The people in Boulder didn’t just deal with paparazzi and journalists and repetitive, circular gossip and probing questions. They also dealt with fear, and basic assumptions about the fabric of their world that were shredded overnight by one of the strangest murder cases in living memory. They also accrued a claim to authority, by way of proximity, and you can see some of the “actors” toggling between genuine empathy and the treat of being asked unsavory questions in front of a camera.

It’s fitting that Casting JonBenét is on Netflix, where true crime series like Making a Murderer and Amanda Knox have been a boon for business. The platform isn’t all about private viewing or guilty indulgence, but that’s a part of the culture around laptop screen TV and binge-watching. And Green is fully aware that she has a better chance of getting her movie seen in a streaming context. “I think people actually watch documentaries on Netflix,” she points out. “We’ll get people who wouldn’t normally go to the theater to see a documentary.” They’ll also get people who have fed the Netflix algorithm an interest in unsolved murder cases, something millions of us have done.
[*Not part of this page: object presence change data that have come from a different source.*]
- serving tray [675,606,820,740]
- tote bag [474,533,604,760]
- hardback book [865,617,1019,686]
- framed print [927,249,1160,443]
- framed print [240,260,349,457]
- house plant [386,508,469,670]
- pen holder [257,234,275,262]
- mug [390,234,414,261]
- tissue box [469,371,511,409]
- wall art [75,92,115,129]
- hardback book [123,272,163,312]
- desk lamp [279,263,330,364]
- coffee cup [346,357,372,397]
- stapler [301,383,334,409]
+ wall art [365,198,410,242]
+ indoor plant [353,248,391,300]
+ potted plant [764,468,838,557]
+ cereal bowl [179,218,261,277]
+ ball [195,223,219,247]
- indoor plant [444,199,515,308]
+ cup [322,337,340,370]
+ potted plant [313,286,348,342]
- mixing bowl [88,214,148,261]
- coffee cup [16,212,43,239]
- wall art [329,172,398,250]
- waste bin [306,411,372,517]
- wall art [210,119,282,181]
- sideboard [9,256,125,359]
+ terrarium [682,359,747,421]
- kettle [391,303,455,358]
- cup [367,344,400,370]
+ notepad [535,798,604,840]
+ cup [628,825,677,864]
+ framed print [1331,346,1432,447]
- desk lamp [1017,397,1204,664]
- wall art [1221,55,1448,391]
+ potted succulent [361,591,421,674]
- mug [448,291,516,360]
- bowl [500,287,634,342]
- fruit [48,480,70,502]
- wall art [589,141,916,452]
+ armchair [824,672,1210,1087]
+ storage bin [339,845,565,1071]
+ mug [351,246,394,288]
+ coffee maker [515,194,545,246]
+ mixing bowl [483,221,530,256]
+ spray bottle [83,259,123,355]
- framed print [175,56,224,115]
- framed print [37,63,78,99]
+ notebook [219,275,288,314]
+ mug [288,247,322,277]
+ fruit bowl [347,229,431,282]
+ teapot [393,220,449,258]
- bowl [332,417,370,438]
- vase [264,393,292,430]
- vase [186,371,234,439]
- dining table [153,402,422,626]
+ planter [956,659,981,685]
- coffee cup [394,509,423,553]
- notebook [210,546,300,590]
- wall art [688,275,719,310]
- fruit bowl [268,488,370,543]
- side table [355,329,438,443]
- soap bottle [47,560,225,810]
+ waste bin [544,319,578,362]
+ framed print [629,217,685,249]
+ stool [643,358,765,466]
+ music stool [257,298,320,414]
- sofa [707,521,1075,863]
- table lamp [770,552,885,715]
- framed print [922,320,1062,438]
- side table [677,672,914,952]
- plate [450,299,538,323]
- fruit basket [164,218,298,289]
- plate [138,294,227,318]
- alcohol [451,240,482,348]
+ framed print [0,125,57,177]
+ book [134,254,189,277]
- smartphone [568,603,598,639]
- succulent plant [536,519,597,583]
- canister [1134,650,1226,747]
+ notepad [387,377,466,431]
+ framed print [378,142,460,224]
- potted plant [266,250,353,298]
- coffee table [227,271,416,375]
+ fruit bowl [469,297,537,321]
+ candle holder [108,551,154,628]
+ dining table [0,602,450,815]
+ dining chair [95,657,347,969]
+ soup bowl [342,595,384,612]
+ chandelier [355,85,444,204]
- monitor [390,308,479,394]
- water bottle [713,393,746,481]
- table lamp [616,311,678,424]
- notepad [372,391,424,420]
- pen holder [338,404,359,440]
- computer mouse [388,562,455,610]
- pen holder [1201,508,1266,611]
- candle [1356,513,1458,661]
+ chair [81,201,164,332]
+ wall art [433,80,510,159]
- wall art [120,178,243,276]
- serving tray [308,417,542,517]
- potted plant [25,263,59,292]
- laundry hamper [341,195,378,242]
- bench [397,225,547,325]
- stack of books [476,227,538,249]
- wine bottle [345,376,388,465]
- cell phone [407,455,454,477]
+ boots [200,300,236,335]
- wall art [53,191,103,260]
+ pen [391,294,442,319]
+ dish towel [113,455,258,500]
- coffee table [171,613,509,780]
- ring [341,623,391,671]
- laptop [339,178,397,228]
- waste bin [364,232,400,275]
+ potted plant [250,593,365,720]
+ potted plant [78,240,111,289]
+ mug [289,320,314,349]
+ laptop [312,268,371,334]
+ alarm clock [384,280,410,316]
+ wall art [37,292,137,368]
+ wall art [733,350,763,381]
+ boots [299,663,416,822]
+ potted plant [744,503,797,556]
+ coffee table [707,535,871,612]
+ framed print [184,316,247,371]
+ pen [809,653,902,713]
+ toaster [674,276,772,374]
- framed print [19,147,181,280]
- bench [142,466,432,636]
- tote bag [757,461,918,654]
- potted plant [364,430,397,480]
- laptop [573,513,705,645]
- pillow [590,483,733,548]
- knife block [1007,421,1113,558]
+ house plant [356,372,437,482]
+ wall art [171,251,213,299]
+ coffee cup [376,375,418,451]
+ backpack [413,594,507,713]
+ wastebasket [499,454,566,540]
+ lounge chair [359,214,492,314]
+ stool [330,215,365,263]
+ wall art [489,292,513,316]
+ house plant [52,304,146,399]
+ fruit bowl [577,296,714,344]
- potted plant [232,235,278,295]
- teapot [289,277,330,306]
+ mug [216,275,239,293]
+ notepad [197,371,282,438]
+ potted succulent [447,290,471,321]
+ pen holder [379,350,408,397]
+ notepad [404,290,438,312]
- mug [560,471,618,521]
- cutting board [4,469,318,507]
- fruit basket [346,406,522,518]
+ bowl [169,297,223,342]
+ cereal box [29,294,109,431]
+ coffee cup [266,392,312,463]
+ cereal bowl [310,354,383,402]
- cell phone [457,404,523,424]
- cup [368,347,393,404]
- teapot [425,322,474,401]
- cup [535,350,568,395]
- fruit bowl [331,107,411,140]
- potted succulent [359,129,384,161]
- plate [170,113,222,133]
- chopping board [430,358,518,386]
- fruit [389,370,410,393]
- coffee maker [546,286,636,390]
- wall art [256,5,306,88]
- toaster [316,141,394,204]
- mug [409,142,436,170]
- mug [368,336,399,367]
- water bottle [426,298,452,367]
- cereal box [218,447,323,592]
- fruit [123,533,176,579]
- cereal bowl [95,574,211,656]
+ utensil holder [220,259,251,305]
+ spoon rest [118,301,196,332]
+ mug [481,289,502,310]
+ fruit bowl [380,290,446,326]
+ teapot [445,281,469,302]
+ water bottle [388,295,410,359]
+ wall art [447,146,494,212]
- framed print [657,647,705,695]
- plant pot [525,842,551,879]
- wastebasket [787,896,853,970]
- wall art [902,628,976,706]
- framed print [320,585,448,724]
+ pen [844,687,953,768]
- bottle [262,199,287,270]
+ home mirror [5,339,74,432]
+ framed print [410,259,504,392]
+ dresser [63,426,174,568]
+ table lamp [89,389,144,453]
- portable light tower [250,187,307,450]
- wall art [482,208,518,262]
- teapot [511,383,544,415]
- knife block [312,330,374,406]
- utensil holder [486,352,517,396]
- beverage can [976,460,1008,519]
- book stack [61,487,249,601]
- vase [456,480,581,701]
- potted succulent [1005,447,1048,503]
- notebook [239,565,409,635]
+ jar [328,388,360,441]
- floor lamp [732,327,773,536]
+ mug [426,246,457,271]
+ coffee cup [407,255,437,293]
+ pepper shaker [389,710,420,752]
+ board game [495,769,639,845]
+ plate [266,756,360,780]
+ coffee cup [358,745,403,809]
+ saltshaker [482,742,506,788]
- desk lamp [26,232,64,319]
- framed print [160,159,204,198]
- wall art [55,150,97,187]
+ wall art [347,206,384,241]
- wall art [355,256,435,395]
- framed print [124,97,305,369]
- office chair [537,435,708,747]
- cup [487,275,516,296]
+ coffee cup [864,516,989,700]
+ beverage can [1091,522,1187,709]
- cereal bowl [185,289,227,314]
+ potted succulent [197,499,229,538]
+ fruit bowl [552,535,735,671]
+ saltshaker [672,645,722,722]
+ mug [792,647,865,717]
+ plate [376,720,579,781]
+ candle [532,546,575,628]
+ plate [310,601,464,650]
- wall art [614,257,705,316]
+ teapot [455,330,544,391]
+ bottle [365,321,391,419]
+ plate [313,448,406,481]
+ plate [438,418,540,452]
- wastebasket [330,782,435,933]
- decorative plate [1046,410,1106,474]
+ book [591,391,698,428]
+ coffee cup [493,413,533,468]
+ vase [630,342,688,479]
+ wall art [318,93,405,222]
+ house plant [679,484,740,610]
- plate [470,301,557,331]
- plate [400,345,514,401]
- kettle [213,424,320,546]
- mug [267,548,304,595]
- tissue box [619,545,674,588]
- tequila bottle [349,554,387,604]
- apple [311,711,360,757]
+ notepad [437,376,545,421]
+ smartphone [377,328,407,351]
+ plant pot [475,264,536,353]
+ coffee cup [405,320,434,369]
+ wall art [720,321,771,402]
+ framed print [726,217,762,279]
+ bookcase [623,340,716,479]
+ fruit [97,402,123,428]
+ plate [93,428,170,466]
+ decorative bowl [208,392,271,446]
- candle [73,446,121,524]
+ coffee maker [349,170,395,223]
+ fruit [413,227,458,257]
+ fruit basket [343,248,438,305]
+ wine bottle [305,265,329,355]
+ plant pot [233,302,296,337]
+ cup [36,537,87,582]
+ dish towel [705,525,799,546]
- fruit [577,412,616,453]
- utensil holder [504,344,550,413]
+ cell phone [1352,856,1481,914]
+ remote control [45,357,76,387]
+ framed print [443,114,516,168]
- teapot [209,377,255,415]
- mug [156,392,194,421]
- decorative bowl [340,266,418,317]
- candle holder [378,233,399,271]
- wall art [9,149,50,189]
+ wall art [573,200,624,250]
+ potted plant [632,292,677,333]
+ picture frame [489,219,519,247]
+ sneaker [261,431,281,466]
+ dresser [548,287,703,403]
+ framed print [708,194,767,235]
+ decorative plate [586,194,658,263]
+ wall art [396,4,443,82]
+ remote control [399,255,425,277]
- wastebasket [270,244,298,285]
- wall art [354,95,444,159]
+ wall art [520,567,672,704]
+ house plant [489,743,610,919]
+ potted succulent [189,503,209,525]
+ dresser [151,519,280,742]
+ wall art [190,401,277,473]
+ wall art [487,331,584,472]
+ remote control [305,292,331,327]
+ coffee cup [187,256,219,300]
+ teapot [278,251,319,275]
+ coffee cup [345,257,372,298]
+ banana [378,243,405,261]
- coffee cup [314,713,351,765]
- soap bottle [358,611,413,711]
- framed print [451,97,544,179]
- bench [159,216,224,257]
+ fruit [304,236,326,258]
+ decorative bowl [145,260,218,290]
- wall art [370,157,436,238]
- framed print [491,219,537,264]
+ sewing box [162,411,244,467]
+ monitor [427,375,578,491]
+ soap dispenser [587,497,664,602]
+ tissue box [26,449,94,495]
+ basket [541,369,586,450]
Green says the film is interested in understanding why JonBenét is still on tabloid covers 20 years after her death, and why people (including herself and her cast) are so taken in by true crime sagas. As explanation she lands on the bizarre details of the case, noting that it’s “weird, weirder than Twin Peaks” and empathy — “I think all of us in some way can bring our own emotional baggage to a story like this.” Both are probably true, though her film is at its finest when it’s doing something else. The gimmick of putting dozens of people into the Ramsey’s clothes makes space for at least one element in the story that Green might not have been able to get at otherwise — the sick thrill of literally trying someone else’s nightmare on for size.